• _PROBLEM TO SOLVE_: When you reach the line containing "客户 ：恩纳基智能装备（无锡）股份有限公司" in the data below, begin returning lines exactly as written, and stop once the line containing "शंकर प्रसाद अधिकारी" has been returned.

• _EXERCISE DATA_:
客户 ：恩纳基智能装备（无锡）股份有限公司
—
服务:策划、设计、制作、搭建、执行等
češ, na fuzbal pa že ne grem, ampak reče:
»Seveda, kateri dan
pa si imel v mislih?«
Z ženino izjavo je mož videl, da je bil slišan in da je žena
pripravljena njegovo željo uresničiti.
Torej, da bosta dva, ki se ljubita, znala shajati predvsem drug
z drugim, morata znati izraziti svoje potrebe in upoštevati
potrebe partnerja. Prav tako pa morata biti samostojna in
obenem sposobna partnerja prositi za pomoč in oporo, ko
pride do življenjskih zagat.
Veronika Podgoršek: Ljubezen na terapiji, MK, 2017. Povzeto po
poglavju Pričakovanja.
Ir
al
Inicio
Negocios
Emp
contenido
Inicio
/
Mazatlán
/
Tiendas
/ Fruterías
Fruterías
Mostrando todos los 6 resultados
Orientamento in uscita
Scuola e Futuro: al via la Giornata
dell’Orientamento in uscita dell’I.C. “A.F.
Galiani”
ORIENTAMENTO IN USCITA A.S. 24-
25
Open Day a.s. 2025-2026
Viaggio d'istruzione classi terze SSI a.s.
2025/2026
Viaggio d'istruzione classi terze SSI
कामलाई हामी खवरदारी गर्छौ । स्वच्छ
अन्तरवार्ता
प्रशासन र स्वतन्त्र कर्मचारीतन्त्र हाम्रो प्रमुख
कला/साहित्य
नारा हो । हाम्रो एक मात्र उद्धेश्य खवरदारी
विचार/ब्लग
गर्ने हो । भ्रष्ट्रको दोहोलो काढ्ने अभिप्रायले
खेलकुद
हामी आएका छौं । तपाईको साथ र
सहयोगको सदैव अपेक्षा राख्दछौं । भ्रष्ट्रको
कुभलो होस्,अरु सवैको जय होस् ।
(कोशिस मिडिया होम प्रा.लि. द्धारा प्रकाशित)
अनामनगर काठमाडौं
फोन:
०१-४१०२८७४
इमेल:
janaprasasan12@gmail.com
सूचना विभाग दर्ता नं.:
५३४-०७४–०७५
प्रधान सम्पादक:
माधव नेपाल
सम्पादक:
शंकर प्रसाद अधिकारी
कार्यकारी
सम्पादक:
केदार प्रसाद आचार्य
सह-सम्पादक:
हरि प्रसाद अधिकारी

---

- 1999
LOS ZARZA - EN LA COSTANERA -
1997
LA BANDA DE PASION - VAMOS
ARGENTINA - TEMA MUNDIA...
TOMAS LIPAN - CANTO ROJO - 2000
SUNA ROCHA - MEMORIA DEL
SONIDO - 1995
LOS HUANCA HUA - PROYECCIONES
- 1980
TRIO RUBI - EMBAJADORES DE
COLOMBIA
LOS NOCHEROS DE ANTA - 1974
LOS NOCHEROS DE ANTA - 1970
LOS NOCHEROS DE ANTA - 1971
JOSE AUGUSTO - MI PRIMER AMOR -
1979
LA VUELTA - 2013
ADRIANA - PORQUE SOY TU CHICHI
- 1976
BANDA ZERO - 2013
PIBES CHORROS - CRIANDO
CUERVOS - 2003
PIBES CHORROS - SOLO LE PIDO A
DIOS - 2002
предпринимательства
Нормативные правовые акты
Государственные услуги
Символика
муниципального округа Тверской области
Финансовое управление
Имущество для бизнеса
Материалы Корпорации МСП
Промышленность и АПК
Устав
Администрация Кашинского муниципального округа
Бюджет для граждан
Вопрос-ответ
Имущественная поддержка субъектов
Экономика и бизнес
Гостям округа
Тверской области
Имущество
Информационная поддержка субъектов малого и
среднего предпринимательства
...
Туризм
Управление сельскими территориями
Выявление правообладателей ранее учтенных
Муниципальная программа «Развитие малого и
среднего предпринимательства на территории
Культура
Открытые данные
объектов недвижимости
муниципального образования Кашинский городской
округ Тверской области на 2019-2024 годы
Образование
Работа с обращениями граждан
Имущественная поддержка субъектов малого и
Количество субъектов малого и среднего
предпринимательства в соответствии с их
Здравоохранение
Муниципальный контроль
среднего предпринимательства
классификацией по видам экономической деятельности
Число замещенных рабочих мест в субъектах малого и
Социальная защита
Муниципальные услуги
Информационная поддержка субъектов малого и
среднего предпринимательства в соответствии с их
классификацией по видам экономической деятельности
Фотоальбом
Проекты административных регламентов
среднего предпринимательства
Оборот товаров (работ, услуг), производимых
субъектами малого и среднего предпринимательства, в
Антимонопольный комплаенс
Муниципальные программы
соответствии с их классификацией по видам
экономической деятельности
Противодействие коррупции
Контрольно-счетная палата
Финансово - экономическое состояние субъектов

--

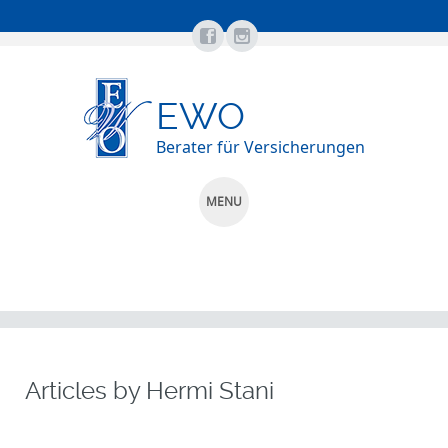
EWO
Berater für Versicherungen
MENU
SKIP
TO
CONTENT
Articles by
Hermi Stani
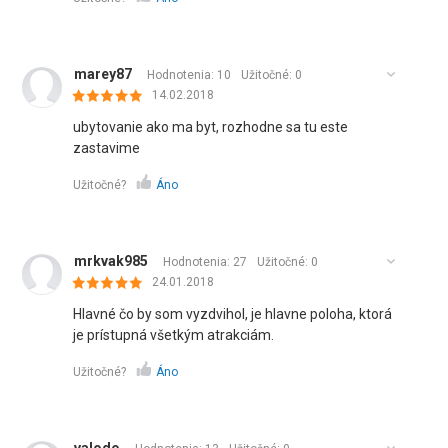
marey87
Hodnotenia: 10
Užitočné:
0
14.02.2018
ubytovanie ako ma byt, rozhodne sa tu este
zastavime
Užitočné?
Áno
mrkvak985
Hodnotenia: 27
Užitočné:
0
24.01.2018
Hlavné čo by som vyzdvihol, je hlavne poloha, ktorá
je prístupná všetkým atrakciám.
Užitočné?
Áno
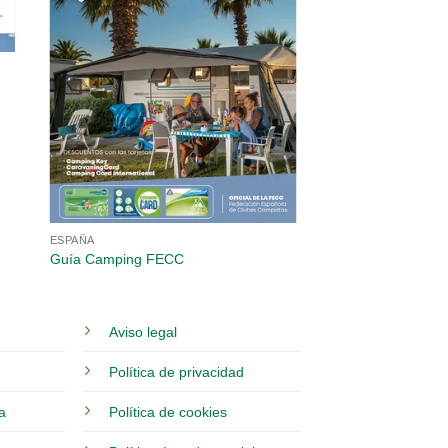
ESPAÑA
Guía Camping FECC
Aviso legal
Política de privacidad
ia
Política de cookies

• _SOLUTION TO THIS TASK_:
客户 ：恩纳基智能装备（无锡）股份有限公司
—
服务:策划、设计、制作、搭建、执行等
češ, na fuzbal pa že ne grem, ampak reče:
»Seveda, kateri dan
pa si imel v mislih?«
Z ženino izjavo je mož videl, da je bil slišan in da je žena
pripravljena njegovo željo uresničiti.
Torej, da bosta dva, ki se ljubita, znala shajati predvsem drug
z drugim, morata znati izraziti svoje potrebe in upoštevati
potrebe partnerja. Prav tako pa morata biti samostojna in
obenem sposobna partnerja prositi za pomoč in oporo, ko
pride do življenjskih zagat.
Veronika Podgoršek: Ljubezen na terapiji, MK, 2017. Povzeto po
poglavju Pričakovanja.
Ir
al
Inicio
Negocios
Emp
contenido
Inicio
/
Mazatlán
/
Tiendas
/ Fruterías
Fruterías
Mostrando todos los 6 resultados
Orientamento in uscita
Scuola e Futuro: al via la Giornata
dell’Orientamento in uscita dell’I.C. “A.F.
Galiani”
ORIENTAMENTO IN USCITA A.S. 24-
25
Open Day a.s. 2025-2026
Viaggio d'istruzione classi terze SSI a.s.
2025/2026
Viaggio d'istruzione classi terze SSI
कामलाई हामी खवरदारी गर्छौ । स्वच्छ
अन्तरवार्ता
प्रशासन र स्वतन्त्र कर्मचारीतन्त्र हाम्रो प्रमुख
कला/साहित्य
नारा हो । हाम्रो एक मात्र उद्धेश्य खवरदारी
विचार/ब्लग
गर्ने हो । भ्रष्ट्रको दोहोलो काढ्ने अभिप्रायले
खेलकुद
हामी आएका छौं । तपाईको साथ र
सहयोगको सदैव अपेक्षा राख्दछौं । भ्रष्ट्रको
कुभलो होस्,अरु सवैको जय होस् ।
(कोशिस मिडिया होम प्रा.लि. द्धारा प्रकाशित)
अनामनगर काठमाडौं
फोन:
०१-४१०२८७४
इमेल:
janaprasasan12@gmail.com
सूचना विभाग दर्ता नं.:
५३४-०७४–०७५
प्रधान सम्पादक:
माधव नेपाल
सम्पादक:
शंकर प्रसाद अधिकारी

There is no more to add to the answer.